Loretto cemented lovely memories in the footprint of her daughters’ lives.

“She tells us stories about being the youngest of seven children. Mam is very family-orientated,” says Lenore.

“I try and replicate the meals she made for us that remind me of being small. I remember being allowed to have a bowl of rice-crispies in front of the telly on Saturday morning watching cartoons; the excitement of being allowed a sleepover in your cousin’s house.

“We loved playing on the street with our friends, and going to Maureen’s shop for a bag of sweets after mass. We have fond memories of growing up in Blackpool and the get-togethers in Nan’s house.”

Loretto brought her family back on her same journeys.

“As children, we went to Graball Bay where Mam spent summers as a child herself. We headed off into the sun with a packed lunch and we went to the Merries by night. Our uncle would press a fiver in to our hands for chips and another ride on the Merries.”

Loreto made her children proud of their Cork roots.

“The inside droll jokes were all about being a Norrie and proud of where you come from,” say Lenore.

“I don’t think it is until you have children yourself that you realise the importance of all these little things and how they all come together and in turn make up who you are as a parent yourself.”

Loretto always worked hard.

“My mother has been working full-time since she was 16 years old,” say Lenore. “She is very entrepreneurial, having her own business most of the years I was growing up. She is smart with money and she always made sure that we had the best of everything and never went without.”

Loretto passed on important life-skills to her daughters.

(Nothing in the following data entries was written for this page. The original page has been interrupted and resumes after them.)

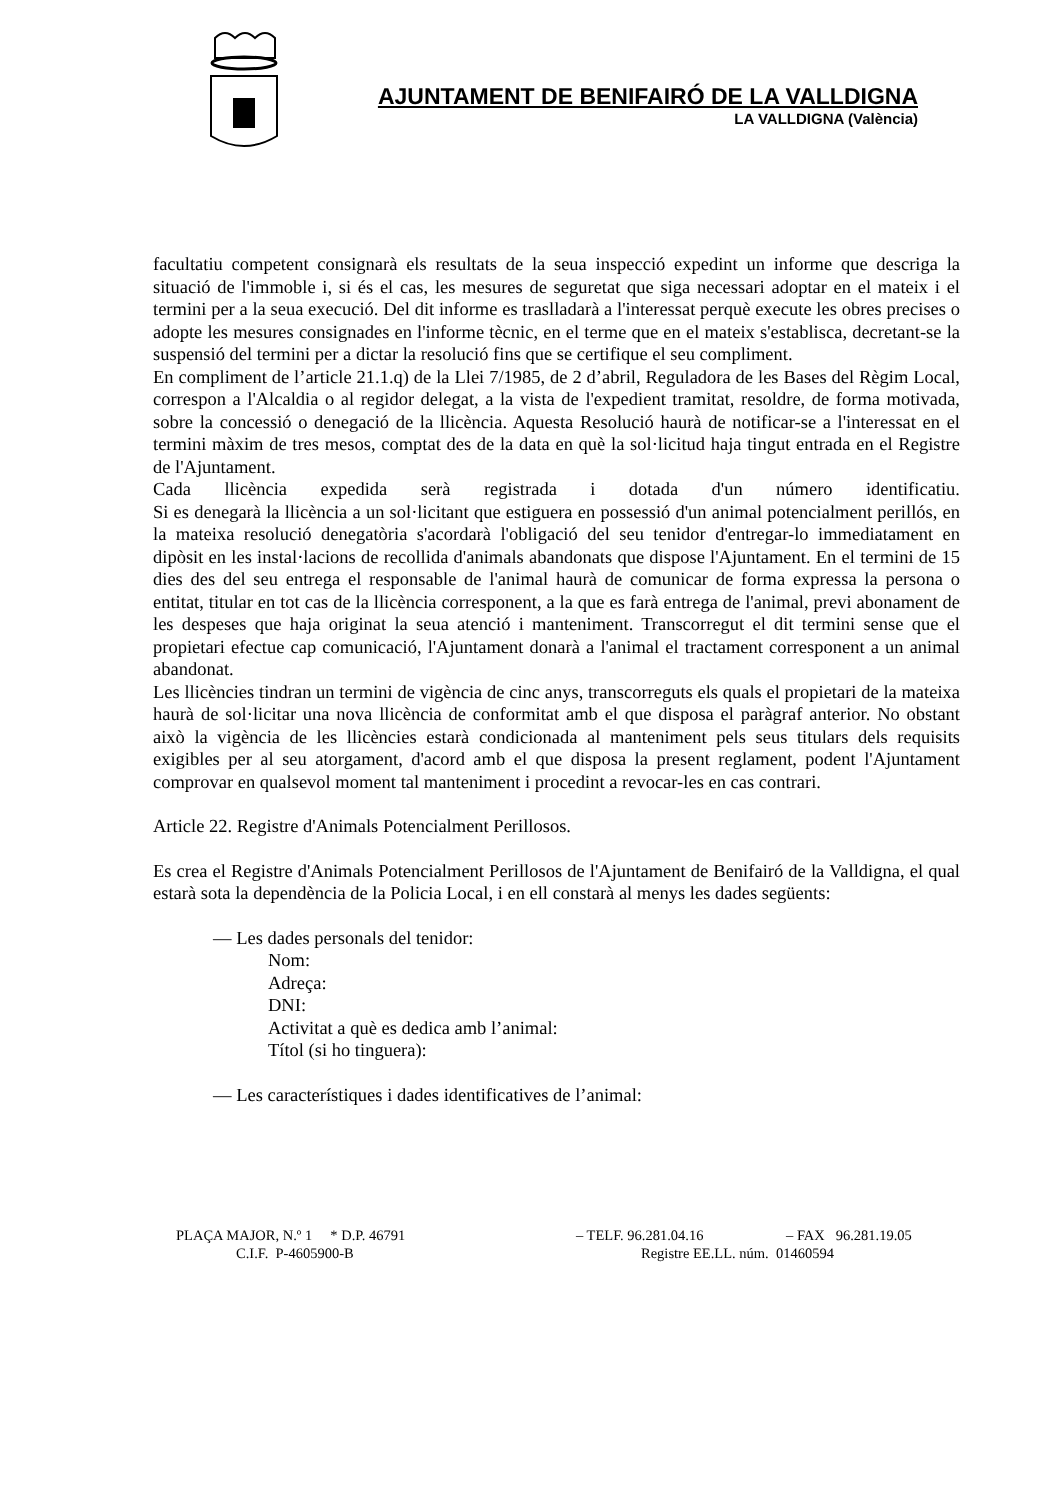AJUNTAMENT DE BENIFAIRÓ DE LA VALLDIGNA
LA VALLDIGNA (València)
facultatiu competent consignarà els resultats de la seua inspecció expedint un informe que descriga la situació de l'immoble i, si és el cas, les mesures de seguretat que siga necessari adoptar en el mateix i el termini per a la seua execució. Del dit informe es traslladarà a l'interessat perquè execute les obres precises o adopte les mesures consignades en l'informe tècnic, en el terme que en el mateix s'establisca, decretant-se la suspensió del termini per a dictar la resolució fins que se certifique el seu compliment.
En compliment de l’article 21.1.q) de la Llei 7/1985, de 2 d’abril, Reguladora de les Bases del Règim Local, correspon a l'Alcaldia o al regidor delegat, a la vista de l'expedient tramitat, resoldre, de forma motivada, sobre la concessió o denegació de la llicència. Aquesta Resolució haurà de notificar-se a l'interessat en el termini màxim de tres mesos, comptat des de la data en què la sol·licitud haja tingut entrada en el Registre de l'Ajuntament.
Cada llicència expedida serà registrada i dotada d'un número identificatiu.
Si es denegarà la llicència a un sol·licitant que estiguera en possessió d'un animal potencialment perillós, en la mateixa resolució denegatòria s'acordarà l'obligació del seu tenidor d'entregar-lo immediatament en dipòsit en les instal·lacions de recollida d'animals abandonats que dispose l'Ajuntament. En el termini de 15 dies des del seu entrega el responsable de l'animal haurà de comunicar de forma expressa la persona o entitat, titular en tot cas de la llicència corresponent, a la que es farà entrega de l'animal, previ abonament de les despeses que haja originat la seua atenció i manteniment. Transcorregut el dit termini sense que el propietari efectue cap comunicació, l'Ajuntament donarà a l'animal el tractament corresponent a un animal abandonat.
Les llicències tindran un termini de vigència de cinc anys, transcorreguts els quals el propietari de la mateixa haurà de sol·licitar una nova llicència de conformitat amb el que disposa el paràgraf anterior. No obstant això la vigència de les llicències estarà condicionada al manteniment pels seus titulars dels requisits exigibles per al seu atorgament, d'acord amb el que disposa la present reglament, podent l'Ajuntament comprovar en qualsevol moment tal manteniment i procedint a revocar-les en cas contrari.
Article 22. Registre d'Animals Potencialment Perillosos.
Es crea el Registre d'Animals Potencialment Perillosos de l'Ajuntament de Benifairó de la Valldigna, el qual estarà sota la dependència de la Policia Local, i en ell constarà al menys les dades següents:
— Les dades personals del tenidor:
Nom:
Adreça:
DNI:
Activitat a què es dedica amb l’animal:
Títol (si ho tinguera):
— Les característiques i dades identificatives de l’animal:
PLAÇA MAJOR, N.º 1 * D.P. 46791 – TELF. 96.281.04.16 – FAX 96.281.19.05
C.I.F. P-4605900-B Registre EE.LL. núm. 01460594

“Luckily I was given some responsibility as a teenager and I learned to cook as a teenager,” says Lenore.

“I knew how to cook and clean and I had three part time jobs when I was 16. Mum taught us how to manage our money and she encouraged us to travel. We all went to New Zealand which was a massive experience, and one we can treasure forever.”

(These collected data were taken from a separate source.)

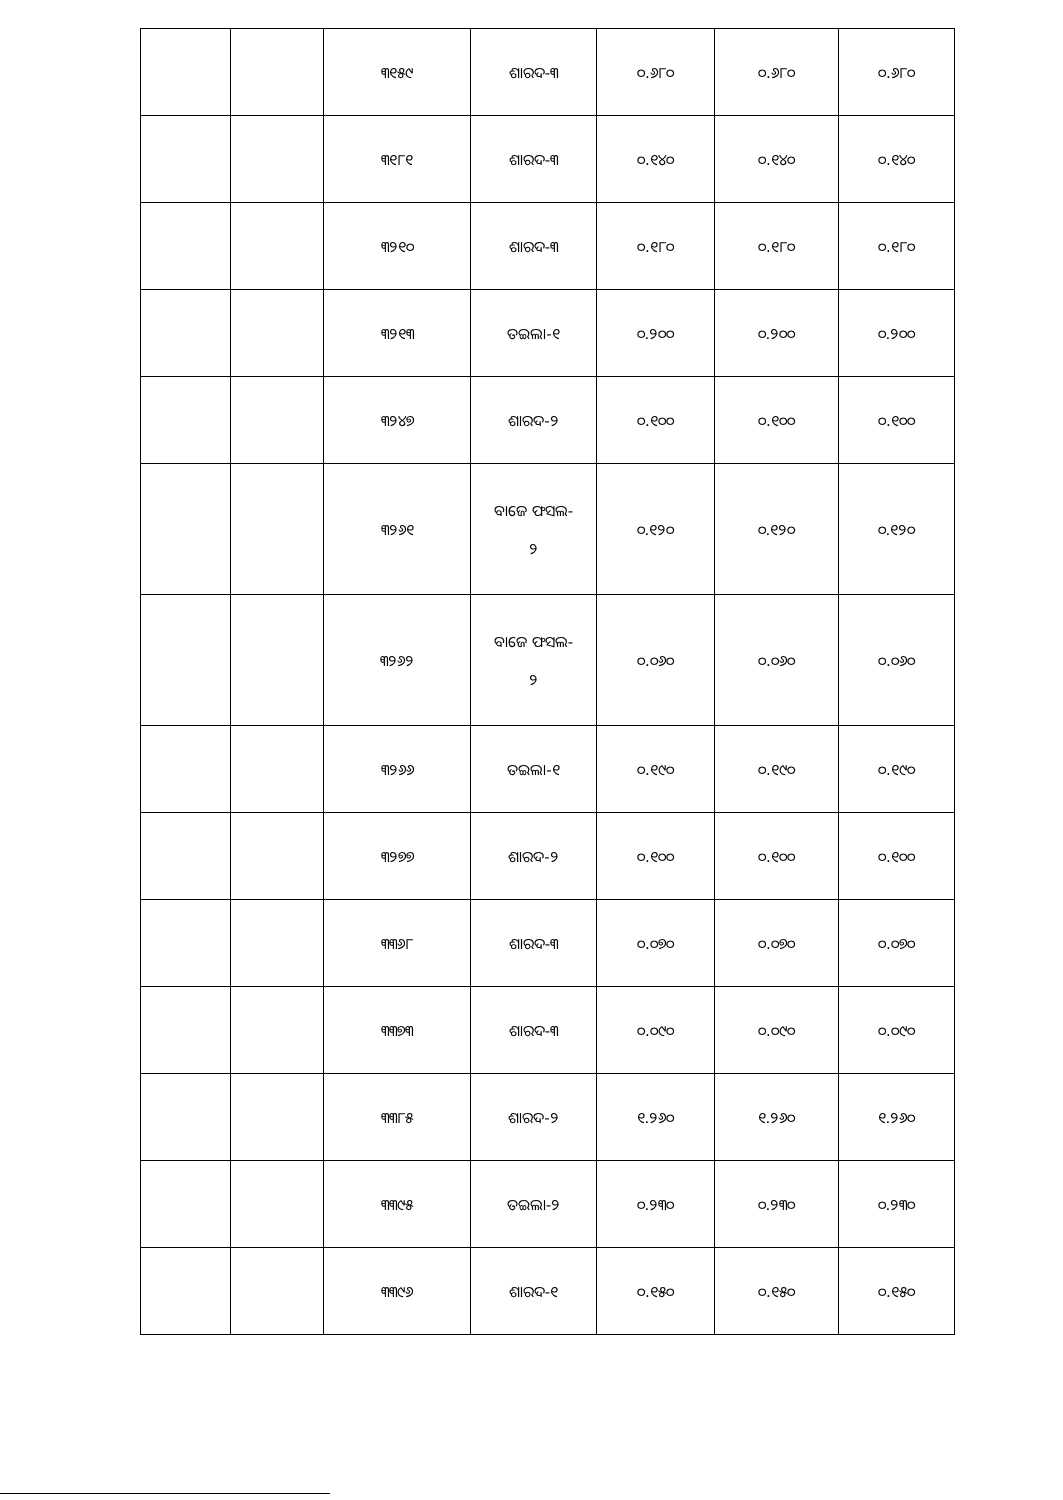| | | ୩୧୫୯ | ଶାରଦ-୩ | ୦.୬୮୦ | ୦.୬୮୦ | ୦.୬୮୦ |
| | | ୩୧୮୧ | ଶାରଦ-୩ | ୦.୧୪୦ | ୦.୧୪୦ | ୦.୧୪୦ |
| | | ୩୨୧୦ | ଶାରଦ-୩ | ୦.୧୮୦ | ୦.୧୮୦ | ୦.୧୮୦ |
| | | ୩୨୧୩ | ତଇଲା-୧ | ୦.୨୦୦ | ୦.୨୦୦ | ୦.୨୦୦ |
| | | ୩୨୪୭ | ଶାରଦ-୨ | ୦.୧୦୦ | ୦.୧୦୦ | ୦.୧୦୦ |
| | | ୩୨୬୧ | ବାଜେ ଫସଲ- ୨ | ୦.୧୨୦ | ୦.୧୨୦ | ୦.୧୨୦ |
| | | ୩୨୬୨ | ବାଜେ ଫସଲ- ୨ | ୦.୦୬୦ | ୦.୦୬୦ | ୦.୦୬୦ |
| | | ୩୨୬୬ | ତଇଲା-୧ | ୦.୧୯୦ | ୦.୧୯୦ | ୦.୧୯୦ |
| | | ୩୨୭୭ | ଶାରଦ-୨ | ୦.୧୦୦ | ୦.୧୦୦ | ୦.୧୦୦ |
| | | ୩୩୬୮ | ଶାରଦ-୩ | ୦.୦୭୦ | ୦.୦୭୦ | ୦.୦୭୦ |
| | | ୩୩୭୩ | ଶାରଦ-୩ | ୦.୦୯୦ | ୦.୦୯୦ | ୦.୦୯୦ |
| | | ୩୩୮୫ | ଶାରଦ-୨ | ୧.୨୬୦ | ୧.୨୬୦ | ୧.୨୬୦ |
| | | ୩୩୯୫ | ତଇଲା-୨ | ୦.୨୩୦ | ୦.୨୩୦ | ୦.୨୩୦ |
| | | ୩୩୯୬ | ଶାରଦ-୧ | ୦.୧୫୦ | ୦.୧୫୦ | ୦.୧୫୦ |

Now Loretto has more children to love.

“I don’t think mum ever envisaged having seven grandchildren between my sister and I, soon to be eight!” says Lenore.

“As a grandparent you don’t get bogged down on the details like parents sometimes do, and you can hand the children back at the end of the day.”

How will the ladies celebrate Mother’s Day?

“Mum is a hard woman to pin down,” says Lenore, with a smile. “She is so busy with her work as a therapist, running courses. Hopefully we’ll do something when she is off. If I’m feeling energetic, I might cook her favourite dinner.”

There could be other plans.

“I’m secretly hoping my gang will cook my dinner after they clean the house first, of course!”